Powder Post Beetle Control For Log Cabins
You have a log cabin, you like the rustic look, clean and fresh. You notice pin holes appearing on the wood surface and a powdery sawdust trickling down the rough surface of the wood on to your Flying Canvasback Wall Mount. You have powder Post beetle and they are second to termites. They damage the wood from the inside out. They infested the tree when it was still standing or in the lumber yard.
Powder post Beetle have four stages of growth, egg, larva, pupa and adult. The adult beetle is 1/12 to 1/5 inch long and seldom seen. It is the larva that does the damage, they are after the starch content of the wood. The less starch in the wood, the more tunneling the larva does. After many months of tunneling and feeding on the starch the larva will migrate and pupate just below the surface of the wood.
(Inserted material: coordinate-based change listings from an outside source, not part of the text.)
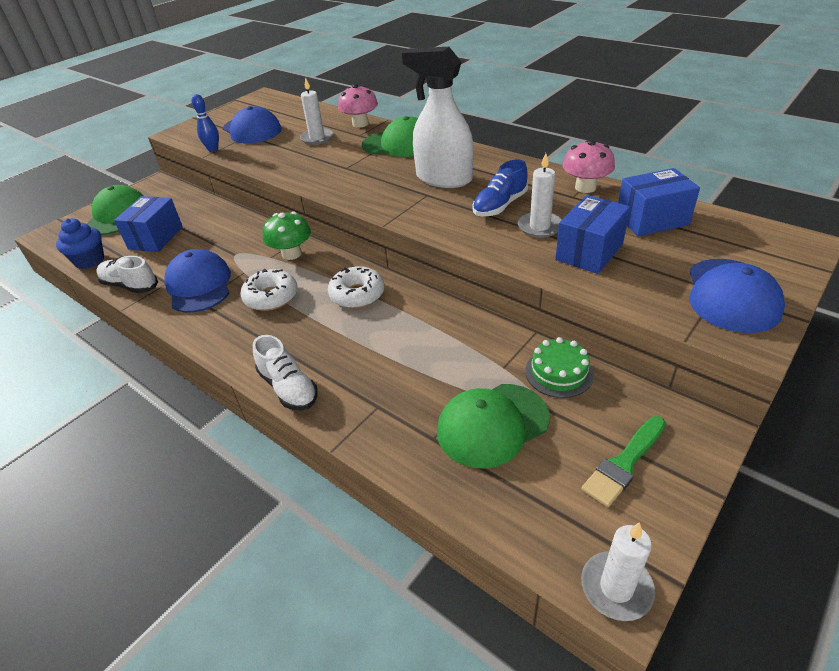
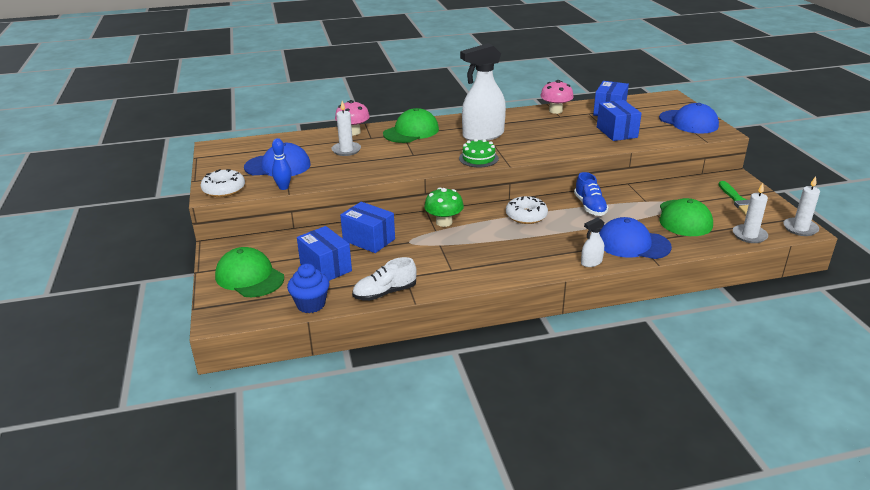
camera: 55 degrees left, 10 degrees down
blue cap [164,249,231,313] -> blue cap moved to [599,217,672,259]
white donut [240,269,297,311] -> white donut moved to [200,169,245,197]
white shoe [253,335,318,411] -> white spray bottle [581,217,605,267]
blue shoe [473,159,528,216] -> blue shoe moved to [574,172,608,216]
white candle [518,153,561,238] -> white candle moved to [733,183,768,243]
green cake [525,337,594,398] -> green cake moved to [459,139,499,167]
none -> blue box [340,202,395,253]

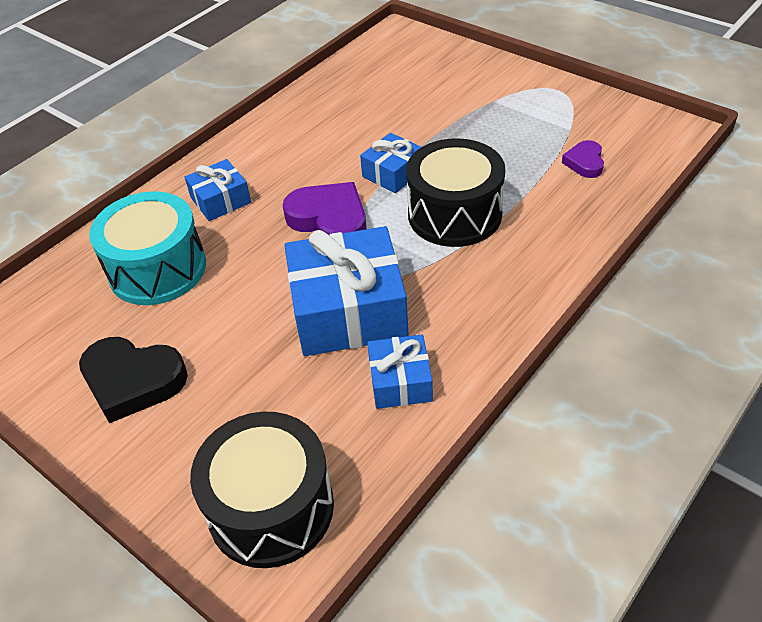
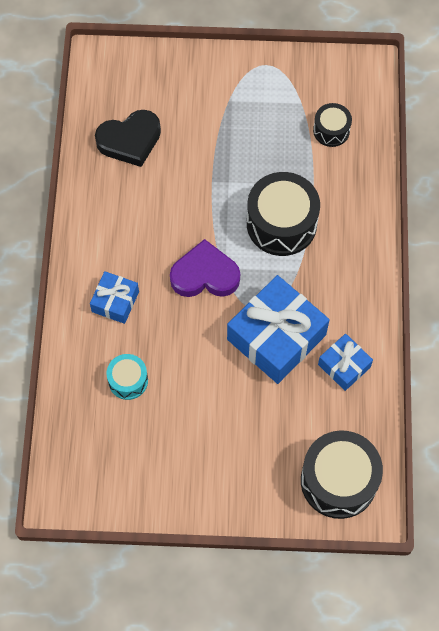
camera: 40 degrees left, 20 degrees up
black heart [79,337,188,423] -> black heart moved to [95,110,161,167]
turquoise drum [89,192,206,305] -> turquoise drum [106,354,148,400], size x0.53
blue gift [360,133,421,193] -> none
purple heart [562,140,604,178] -> black drum [313,103,352,147]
After a matter of days or weeks depending on temperature the adult will emerge from its pupa case and chew a tiny exit hole, leaving more powdery sawdust on your Flying Wood Duck Wall Mount. The male and female will mate, the male dies and the female penetrates the pores of the wood with its ovapositor, deposits eggs, larva emerge from the eggs and the process starts all over again.
Normally you would spray the surfaces of the infested area with a residual insecticide to the point of run-off and only in areas that were not living spaces. In homes that have wall coverings i.e. sheetrock, you will not get these infestations unless its in the beams of the cellar or crawl area that are not covered or finished. Years back we would use insecticides such as Chlordane, Lindane and Dursban just to name a few but they have long been banned. In order to control or eliminate the powder post beetle you have to treat all the surfaces of the infested area.
Using insecticide in the living spaces (bedrooms, kitchen, living room) of log cabins and other rustic, country dwellings that have natural wood finishes is not advisable.You want to keep that natural rustic, country home look. This can be done by applying a clear sealer i. e. polyurethane gloss, semi-gloss or satin finish. The satin finish does not shine as much as the gloss or semi-gloss and may give a more natural look. Its just like painting a room and its probably the closest your going to get to keeping that natural look. Once the finish is applied it will continue to emerge for many months until they are all out. The female cannot penetrate the sealed pores of the wood with its ovapositor thus interrupting the next generation of beetles.
You can use insecticide on the outside if you want to. If it already has a finish, the application is not necessary. One of the newer powder post beetle insecticides is called Tim-Bor. This can be purchased at your local “Do-It-Yourself Pest Control” store, if you are lucky enough to have one. If not, this is a chance to get rid of some insecticide concentrate that has been sitting on the shelf. If you have a residual concentrate i.e. Chlordane, Lindane, Dursban or some other insecticide labeled for powder post beetle, use it. Make sure you read the entire label and follow all safety and hazard warnings.
To avoid splash back, spray the raw wood at low pressure to the point of run-off with diluted insecticide. In high areas a ladder may be useful. Do not spray on windy days to avoid drift. When spraying overhead wear rubber gloves, a hat, glasses and a respirator to avoid breathing in air bound particles. The average 24 ft. x 40 ft. home will take about 3 gallons of diluted material. If you have some diluted insecticide left over, keep spraying until it is all gone. Keep children and domestic pets out of the area during the application and until dry (4 to 5 hours depending on weather conditions).